» Your instructions
Report the number of lines holding "nose" in the material below, and nothing more.

BEGIN Data shown

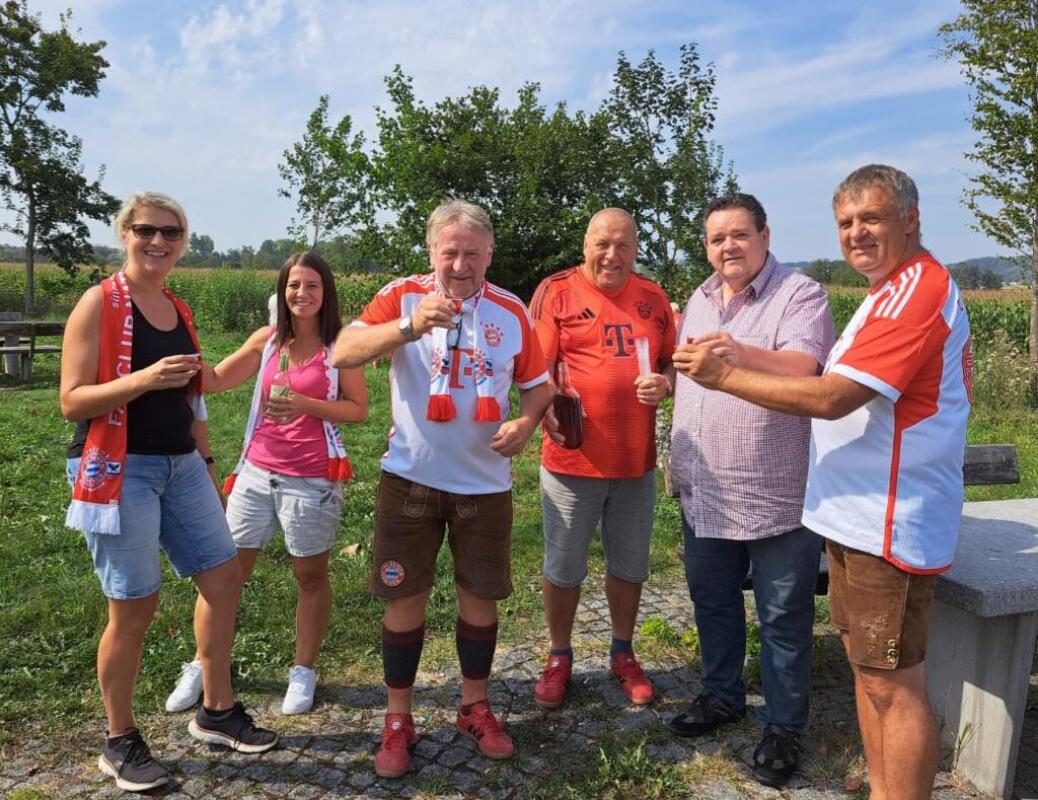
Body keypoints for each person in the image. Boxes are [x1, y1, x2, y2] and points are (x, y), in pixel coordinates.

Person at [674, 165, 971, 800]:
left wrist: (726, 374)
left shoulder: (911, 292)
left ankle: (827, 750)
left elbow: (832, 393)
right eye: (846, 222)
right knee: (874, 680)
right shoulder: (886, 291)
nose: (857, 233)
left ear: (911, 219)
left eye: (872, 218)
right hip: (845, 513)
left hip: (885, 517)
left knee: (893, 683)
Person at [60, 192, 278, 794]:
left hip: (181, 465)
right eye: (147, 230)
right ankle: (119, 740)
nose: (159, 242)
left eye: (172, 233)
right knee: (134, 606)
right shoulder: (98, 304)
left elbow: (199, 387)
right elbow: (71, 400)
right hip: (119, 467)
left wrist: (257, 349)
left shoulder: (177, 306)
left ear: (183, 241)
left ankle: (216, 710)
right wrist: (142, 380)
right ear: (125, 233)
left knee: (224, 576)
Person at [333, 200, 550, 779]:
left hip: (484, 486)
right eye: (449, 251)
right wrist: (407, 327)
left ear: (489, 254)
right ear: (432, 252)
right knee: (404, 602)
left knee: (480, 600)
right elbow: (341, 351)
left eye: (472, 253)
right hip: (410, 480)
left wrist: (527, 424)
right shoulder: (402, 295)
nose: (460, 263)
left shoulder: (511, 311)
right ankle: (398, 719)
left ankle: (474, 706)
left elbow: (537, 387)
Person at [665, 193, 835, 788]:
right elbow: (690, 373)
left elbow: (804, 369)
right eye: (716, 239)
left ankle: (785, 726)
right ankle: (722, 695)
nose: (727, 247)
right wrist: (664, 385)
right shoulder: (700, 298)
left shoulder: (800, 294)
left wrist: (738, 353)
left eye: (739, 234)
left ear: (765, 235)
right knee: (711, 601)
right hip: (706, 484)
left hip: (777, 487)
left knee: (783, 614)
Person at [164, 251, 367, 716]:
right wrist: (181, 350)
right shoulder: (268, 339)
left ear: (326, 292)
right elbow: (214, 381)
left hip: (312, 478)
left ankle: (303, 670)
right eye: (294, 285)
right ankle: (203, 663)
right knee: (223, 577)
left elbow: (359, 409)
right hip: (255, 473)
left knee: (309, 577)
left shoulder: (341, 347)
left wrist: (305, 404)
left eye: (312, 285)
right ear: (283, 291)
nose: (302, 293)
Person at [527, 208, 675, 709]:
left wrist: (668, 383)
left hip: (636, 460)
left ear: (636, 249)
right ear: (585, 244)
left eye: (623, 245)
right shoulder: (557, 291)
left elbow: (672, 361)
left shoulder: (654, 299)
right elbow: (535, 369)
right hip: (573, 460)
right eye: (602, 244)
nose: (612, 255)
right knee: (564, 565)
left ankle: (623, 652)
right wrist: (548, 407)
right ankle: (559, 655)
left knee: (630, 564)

END Data shown
BEGIN Data shown

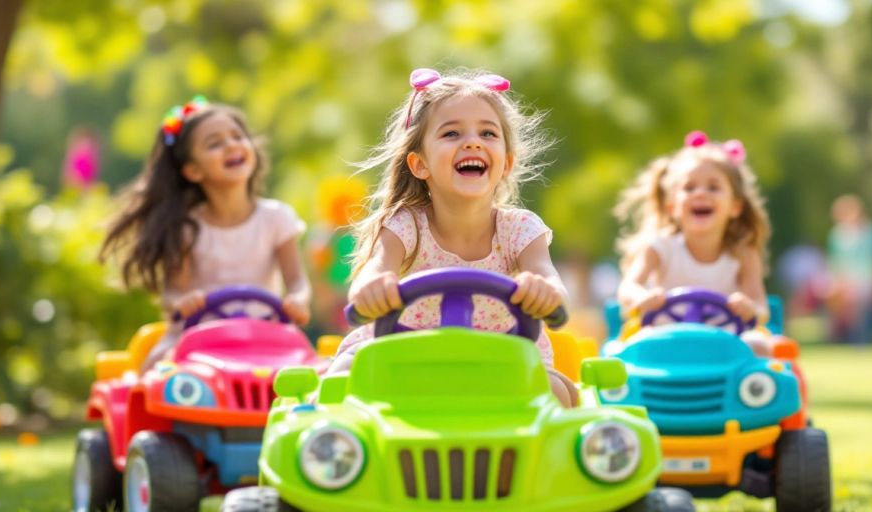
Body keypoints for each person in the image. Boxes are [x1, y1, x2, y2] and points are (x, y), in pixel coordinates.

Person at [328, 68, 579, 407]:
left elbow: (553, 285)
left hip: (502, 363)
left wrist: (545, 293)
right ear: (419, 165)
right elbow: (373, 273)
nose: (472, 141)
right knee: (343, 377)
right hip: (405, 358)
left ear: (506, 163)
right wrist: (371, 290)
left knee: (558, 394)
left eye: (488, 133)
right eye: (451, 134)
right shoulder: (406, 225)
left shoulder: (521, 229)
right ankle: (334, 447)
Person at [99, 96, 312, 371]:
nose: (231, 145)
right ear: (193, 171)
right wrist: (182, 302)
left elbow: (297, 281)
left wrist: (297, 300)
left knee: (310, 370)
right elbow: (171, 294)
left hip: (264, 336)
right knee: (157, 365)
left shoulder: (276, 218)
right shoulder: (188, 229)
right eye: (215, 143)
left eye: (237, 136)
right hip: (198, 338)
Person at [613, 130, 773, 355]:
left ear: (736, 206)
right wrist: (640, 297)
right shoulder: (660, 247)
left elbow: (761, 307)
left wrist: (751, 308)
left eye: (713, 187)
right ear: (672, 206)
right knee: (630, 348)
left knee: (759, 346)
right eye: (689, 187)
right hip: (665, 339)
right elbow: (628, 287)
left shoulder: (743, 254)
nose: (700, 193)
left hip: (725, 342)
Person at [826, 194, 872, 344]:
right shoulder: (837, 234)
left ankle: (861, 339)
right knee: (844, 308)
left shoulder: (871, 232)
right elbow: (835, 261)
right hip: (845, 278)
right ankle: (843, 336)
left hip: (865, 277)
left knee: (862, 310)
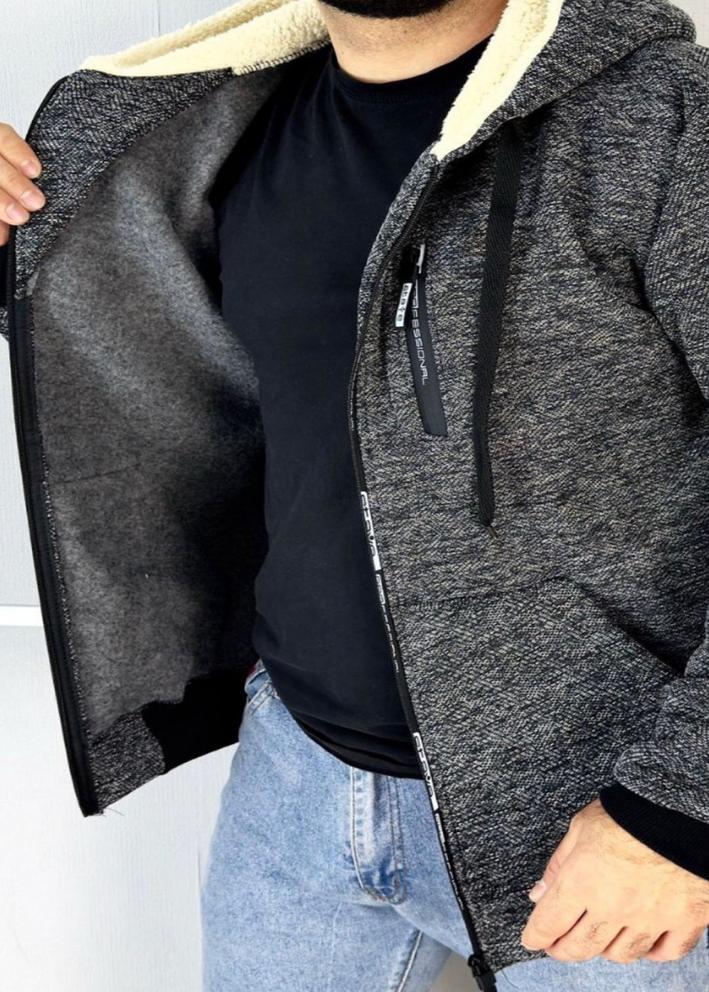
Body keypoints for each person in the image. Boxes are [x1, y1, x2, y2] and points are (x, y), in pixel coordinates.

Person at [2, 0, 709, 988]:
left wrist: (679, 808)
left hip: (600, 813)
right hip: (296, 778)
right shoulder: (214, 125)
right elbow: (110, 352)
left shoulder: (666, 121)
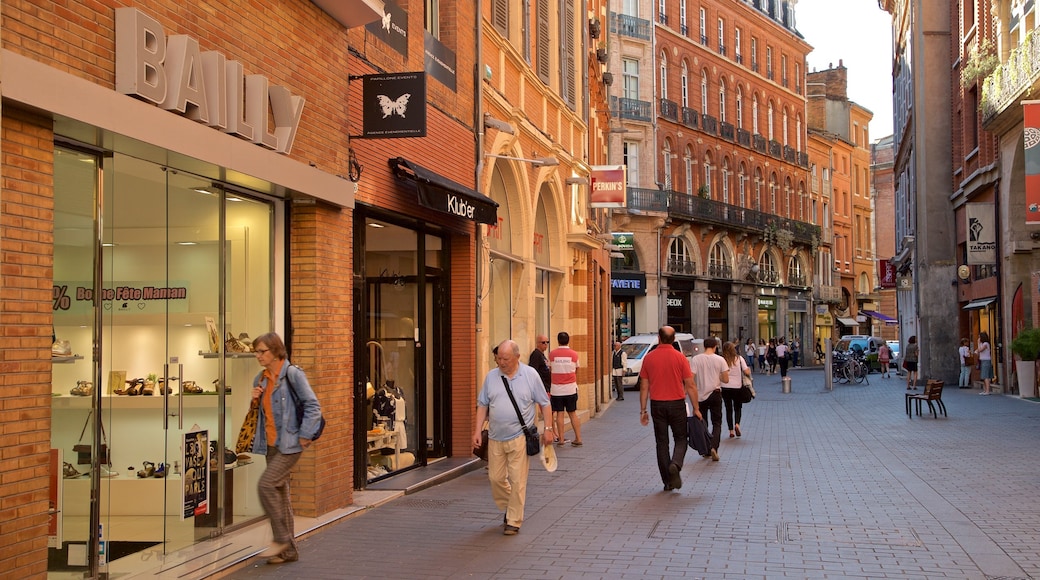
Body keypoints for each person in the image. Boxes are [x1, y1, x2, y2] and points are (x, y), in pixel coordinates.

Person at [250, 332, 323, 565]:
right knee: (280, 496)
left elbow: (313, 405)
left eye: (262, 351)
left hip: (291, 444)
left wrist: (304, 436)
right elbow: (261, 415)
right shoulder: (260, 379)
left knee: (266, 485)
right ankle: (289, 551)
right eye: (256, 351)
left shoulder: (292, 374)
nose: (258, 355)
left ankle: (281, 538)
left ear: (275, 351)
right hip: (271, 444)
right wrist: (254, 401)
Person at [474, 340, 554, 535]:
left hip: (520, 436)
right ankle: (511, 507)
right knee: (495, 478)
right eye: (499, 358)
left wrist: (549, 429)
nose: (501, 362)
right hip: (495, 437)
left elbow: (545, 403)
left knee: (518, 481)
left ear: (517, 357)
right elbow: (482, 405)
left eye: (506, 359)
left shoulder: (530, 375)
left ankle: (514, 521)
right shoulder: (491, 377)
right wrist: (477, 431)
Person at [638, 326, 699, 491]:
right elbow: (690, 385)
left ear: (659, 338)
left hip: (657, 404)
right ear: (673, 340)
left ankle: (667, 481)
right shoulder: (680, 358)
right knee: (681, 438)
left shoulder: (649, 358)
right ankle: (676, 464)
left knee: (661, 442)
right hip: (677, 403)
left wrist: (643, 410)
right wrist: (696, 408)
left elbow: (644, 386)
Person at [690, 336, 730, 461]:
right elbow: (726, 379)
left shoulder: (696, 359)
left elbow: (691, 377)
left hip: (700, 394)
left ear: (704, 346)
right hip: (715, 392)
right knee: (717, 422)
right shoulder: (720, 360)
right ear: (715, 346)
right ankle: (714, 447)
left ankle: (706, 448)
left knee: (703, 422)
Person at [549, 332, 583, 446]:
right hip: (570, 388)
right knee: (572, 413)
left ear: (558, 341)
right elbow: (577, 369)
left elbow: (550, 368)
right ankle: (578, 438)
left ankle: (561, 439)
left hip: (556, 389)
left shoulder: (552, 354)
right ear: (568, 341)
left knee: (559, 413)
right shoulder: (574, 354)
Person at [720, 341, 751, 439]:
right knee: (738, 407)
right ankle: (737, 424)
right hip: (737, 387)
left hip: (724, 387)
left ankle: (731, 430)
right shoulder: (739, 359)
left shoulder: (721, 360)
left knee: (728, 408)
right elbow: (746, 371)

END Data shown

» Task answer
11